I have discussed the quality fo customer service and customer orientation of Russian businesses.  Modern Russian businesses are very much American-like, in the sense that they understand that a customer has many choices and his business is not to be taken for granted.  The quality of customer service that these modern, post-perestroika business have is certainly above their Western European counterparts.  This is the modern, refreshing side of Russia.

Then, there is the legacy Russia.  By "legacy Russia" I mean the part of the current Russian apparatus that was created during the Soviet times, which persists to this day.  Modern Russian government is more or less an extension of what was in place some twenty years ago; the same is true for some government sponsored businesses, like Russia's principal airline, Aeroflot.  A personal experience with Aeroflot will demonstrate the attitude of legacy Russia to customers and constituents.

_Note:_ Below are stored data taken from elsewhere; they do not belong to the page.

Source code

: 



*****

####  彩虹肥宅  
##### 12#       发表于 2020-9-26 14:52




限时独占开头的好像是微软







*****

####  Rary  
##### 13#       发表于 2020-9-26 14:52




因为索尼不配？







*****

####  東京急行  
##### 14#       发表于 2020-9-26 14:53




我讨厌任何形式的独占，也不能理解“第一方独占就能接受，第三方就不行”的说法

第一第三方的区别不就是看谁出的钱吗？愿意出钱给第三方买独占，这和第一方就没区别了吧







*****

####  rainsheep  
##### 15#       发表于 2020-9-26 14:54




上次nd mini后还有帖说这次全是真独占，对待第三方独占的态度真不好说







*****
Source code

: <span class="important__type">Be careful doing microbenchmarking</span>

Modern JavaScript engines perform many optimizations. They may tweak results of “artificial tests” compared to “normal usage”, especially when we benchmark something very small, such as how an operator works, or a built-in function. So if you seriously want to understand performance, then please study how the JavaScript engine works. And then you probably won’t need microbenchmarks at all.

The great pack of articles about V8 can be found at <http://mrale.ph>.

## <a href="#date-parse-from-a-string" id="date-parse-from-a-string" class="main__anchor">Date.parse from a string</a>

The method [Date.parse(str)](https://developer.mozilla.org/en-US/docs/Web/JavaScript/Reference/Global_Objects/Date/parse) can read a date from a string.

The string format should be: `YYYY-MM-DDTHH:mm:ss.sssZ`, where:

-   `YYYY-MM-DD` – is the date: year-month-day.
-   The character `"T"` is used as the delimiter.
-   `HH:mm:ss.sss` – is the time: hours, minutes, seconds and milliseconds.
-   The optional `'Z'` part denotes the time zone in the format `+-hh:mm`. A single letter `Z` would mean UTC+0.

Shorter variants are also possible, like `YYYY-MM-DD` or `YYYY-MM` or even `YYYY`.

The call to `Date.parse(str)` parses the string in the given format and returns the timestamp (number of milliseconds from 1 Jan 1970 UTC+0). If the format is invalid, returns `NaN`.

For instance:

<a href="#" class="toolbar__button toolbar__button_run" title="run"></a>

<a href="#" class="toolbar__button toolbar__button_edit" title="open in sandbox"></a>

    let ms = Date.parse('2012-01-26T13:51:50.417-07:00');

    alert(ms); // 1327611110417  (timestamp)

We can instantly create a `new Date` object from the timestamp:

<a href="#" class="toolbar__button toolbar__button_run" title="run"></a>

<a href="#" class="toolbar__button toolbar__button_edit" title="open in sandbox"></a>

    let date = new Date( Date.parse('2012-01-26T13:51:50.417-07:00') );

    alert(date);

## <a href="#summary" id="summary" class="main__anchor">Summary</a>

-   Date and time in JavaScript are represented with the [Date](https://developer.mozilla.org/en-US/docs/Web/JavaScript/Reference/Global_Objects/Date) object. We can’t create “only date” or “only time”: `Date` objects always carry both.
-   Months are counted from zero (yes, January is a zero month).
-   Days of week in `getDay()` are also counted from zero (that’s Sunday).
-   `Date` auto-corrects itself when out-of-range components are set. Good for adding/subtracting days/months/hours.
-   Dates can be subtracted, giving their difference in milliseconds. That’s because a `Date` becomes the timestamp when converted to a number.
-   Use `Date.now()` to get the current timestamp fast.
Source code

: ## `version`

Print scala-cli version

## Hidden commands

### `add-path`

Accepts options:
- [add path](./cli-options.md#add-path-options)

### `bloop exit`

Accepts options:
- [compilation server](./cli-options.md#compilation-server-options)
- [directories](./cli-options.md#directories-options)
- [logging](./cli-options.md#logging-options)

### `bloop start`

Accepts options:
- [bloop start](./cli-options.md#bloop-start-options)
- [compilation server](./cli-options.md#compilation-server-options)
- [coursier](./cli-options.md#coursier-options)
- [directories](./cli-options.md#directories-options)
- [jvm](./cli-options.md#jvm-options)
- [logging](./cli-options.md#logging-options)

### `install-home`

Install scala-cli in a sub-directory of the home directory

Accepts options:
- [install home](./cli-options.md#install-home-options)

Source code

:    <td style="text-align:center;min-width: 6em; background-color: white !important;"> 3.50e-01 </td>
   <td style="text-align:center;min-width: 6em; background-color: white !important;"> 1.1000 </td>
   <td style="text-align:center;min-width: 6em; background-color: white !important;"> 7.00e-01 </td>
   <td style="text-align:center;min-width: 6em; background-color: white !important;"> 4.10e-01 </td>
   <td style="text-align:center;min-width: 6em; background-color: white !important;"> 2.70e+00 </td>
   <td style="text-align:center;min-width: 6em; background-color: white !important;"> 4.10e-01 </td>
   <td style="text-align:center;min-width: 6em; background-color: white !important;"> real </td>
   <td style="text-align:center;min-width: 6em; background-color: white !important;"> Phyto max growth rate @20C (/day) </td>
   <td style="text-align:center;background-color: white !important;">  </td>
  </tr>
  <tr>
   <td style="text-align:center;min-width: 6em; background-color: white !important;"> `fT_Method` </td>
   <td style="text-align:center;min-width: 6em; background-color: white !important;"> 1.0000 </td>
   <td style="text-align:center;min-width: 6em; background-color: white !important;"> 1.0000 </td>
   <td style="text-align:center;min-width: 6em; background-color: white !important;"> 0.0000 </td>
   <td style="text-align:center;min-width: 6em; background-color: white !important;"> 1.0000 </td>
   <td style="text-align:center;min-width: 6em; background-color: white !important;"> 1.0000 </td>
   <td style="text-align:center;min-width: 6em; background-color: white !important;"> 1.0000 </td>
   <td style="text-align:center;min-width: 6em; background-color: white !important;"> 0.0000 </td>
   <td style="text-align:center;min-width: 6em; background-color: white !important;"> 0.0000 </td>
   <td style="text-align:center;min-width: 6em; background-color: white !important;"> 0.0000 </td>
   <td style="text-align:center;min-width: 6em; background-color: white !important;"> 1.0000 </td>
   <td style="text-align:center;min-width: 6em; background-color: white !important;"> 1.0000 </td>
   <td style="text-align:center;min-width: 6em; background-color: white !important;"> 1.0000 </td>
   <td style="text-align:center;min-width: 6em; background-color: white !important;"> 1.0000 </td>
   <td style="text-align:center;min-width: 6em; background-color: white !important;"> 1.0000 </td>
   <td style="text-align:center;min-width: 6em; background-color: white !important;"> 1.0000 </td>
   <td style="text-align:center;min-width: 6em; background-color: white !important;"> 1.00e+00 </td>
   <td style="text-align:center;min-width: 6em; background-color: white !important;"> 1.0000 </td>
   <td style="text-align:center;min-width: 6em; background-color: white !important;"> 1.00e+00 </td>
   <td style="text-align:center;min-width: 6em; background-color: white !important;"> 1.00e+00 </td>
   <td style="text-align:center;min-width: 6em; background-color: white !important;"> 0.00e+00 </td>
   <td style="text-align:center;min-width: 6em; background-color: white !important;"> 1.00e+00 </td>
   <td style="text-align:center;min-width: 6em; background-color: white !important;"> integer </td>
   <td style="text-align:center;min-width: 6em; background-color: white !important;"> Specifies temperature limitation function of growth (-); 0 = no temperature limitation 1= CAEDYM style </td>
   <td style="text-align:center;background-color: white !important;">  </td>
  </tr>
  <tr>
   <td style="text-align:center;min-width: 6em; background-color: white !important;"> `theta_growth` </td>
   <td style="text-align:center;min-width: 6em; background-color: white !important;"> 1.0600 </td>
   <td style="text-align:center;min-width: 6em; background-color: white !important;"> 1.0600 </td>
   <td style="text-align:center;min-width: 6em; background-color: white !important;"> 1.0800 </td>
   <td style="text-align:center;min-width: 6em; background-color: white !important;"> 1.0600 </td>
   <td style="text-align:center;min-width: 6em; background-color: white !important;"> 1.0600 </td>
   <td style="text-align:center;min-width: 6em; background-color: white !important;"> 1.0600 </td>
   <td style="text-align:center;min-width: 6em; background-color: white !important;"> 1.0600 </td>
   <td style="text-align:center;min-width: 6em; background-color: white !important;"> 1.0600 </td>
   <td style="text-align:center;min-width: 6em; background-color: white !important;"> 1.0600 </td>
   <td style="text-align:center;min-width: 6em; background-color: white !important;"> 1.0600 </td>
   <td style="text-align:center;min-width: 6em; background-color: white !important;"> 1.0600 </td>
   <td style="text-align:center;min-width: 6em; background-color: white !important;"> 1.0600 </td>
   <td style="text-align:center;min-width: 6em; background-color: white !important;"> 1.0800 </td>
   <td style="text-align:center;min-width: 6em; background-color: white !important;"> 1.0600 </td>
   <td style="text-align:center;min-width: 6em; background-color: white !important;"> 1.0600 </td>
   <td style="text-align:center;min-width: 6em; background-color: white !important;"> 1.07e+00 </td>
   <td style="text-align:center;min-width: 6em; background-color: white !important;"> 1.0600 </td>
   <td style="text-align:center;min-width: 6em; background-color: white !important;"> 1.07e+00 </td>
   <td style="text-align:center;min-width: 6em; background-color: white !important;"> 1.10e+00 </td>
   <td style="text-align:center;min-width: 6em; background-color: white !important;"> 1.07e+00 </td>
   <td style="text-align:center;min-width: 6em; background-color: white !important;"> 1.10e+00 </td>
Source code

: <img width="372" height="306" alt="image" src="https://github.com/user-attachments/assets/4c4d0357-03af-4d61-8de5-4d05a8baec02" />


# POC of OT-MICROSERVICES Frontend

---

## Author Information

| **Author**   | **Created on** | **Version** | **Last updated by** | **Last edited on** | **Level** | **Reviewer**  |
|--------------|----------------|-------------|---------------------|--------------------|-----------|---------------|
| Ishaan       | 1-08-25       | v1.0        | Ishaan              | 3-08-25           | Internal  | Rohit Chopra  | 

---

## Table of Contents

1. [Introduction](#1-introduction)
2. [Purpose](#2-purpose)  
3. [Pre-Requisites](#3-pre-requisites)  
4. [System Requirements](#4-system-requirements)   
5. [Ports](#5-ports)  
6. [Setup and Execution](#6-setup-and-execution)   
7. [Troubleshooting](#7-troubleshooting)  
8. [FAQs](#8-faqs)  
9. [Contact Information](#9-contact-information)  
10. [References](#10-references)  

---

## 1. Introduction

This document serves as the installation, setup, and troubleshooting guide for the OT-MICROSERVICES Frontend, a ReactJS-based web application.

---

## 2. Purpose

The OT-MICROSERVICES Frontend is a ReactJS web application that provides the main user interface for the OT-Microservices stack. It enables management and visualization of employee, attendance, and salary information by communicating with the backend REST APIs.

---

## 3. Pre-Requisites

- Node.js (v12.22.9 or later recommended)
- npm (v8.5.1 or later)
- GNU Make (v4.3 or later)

Customer Service from Legacy Russia?  Go Fly A Kite!

Some visitors were flying out of Moscow recently on Aeroflot.  Escorting them to the airport, I took them to the Aeroflot check-in queue, where passengers to four destinations were standing in line for three check-in agents.  The passengers self-selected the line according to the length of the queue.

With only one person ahead of us, the agent at my check-in counter very abruptly put up a "line closed" sign and quickly walked away.  I assumed, as I imagine that most people in my queue did, that she had a biological emergency of some sort, like an exploding bladder, and expected her to be back shortly after the emergency was abated.  We waited for about 15 minutes; she did not return and no substitute came in her place.  Getting impatient and worried about my visitors' flight, I hopped over the Aeroflot counter and found another employee.  With my broken Russian, I expressed to her that the check-in agent had abandoned her post and there were some fifty passengers stranded in the line waiting to check in.  The Aeroflot's employee's response was classically unfortunate and irresponsible:
This is not my problem.
Then, she quickly walked away as if nothing was wrong or, perhaps more accurately, to avoid having to fix a wrong because this is not part of her job as she sees it.  Time-pressed passengers, left to themselves and their own problem solving skills, quickly cut into the remaining two lines, creating contention and confusion in the process.

Please Bring the Erstwhile Aeroflot Logo Back

Dear passengers [Уважаемые пассажиры]:  Fly a kite.

Per my experience with modern Russian airlines, this situation would never occur.  The line would have been closed more predictably, customers would have been redirected orderly, and another employee surely would have taken ownership of the problem to ensure a better passenger experience with the airline.  As it happens, Aeroflot, a Soviet-era legacy, a semi-private entity, and the largest Russian airline, has little incentive to ensure that customers have a positive experience (or at least can board a flight on time).

If a semi-private entity treats its customers this badly, you can imagine how the government - with very little to check its behavior- is likely treats its constituents.  Dear Russian citizen: Fly a kite.